Two more movies down. Untold millions left.

A History Of Violence (imdb | rotten tomatoes) got all kinds of buzz at the TIFF, and has some great reviews attached to it. Though it would have been nearly impossible, I wish I hadn’t read anything about the film before I watched it today. I knew where the shocking bits were about to happen, so it took some of the edge off. I say some because the movie has edge to spare, being Cronenberg and all. I was pleasantly surprised, actually; he didn’t go for the Cronenberg surreal, instead letting the frank brutality of the violence work on us for him. The analogy to recent US counter-terrorism action is clear, as is the broader historical truth that violence begets more violence. No, not begets; ensures. Demands.
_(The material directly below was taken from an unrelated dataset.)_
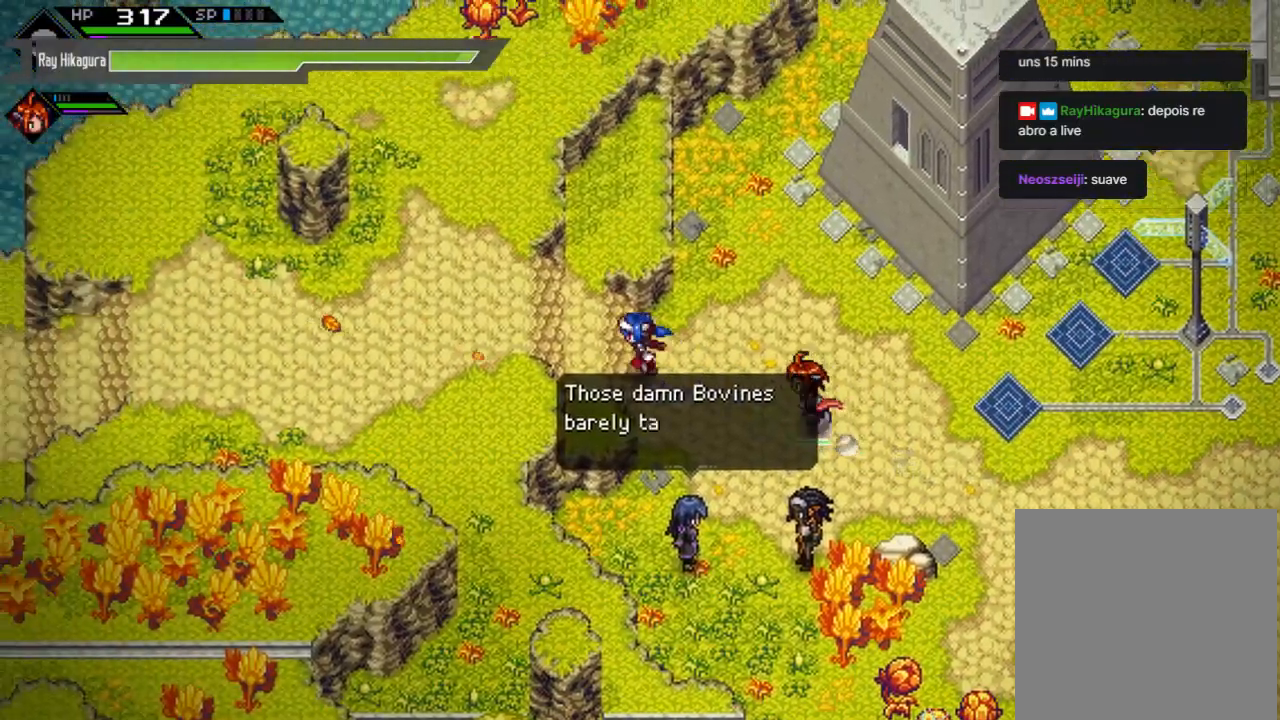
{"dt_ms": 500, "buttons": [], "left_stick": "left", "right_stick": "center", "events": []}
There were also historical truths at play in No Direction Home (imdb | rotten tomatoes), which I finished watching this evening. This Arthur Schopenhauer quote, for example: “All truth passes through three stages. First, it is ridiculed. Second, it is violently opposed. Third, it is accepted as being self-evident.” To see (and especially hear) the backlash against Bob Dylan‘s electric turn in the mid 60s — not just by the fans, but by his former fellow revolutionary musicians as well — was like seeing people in the first two phases of truth, not realizing that they were booing Dylan and questioning his musical integrity as he played (among other songs) what would later be recognized as the most significant musical document of the last half century: “Like A Rolling Stone”. But while the documentary focuses on those couple of years — between the infamous Newport Folk Festival and his motorcycle accident — the stories of how he came up, of who influenced him, of who he met along the way, of how he changed things, of how the world changed around him, of he loved and who he alienated, these are all emotional (especially, for me, three scenes: Dylan singing and playing the piano in a quiet room with Johnny Cash; a montage showing footage of JFK in Dallas the day he was shot while “A Hard Rain’s A-Gonna Fall” plays; seeing Martin Luther King make his “I Have A Dream” speech during the march on Washington, which gets me pretty much every time anyway), and all fascinating.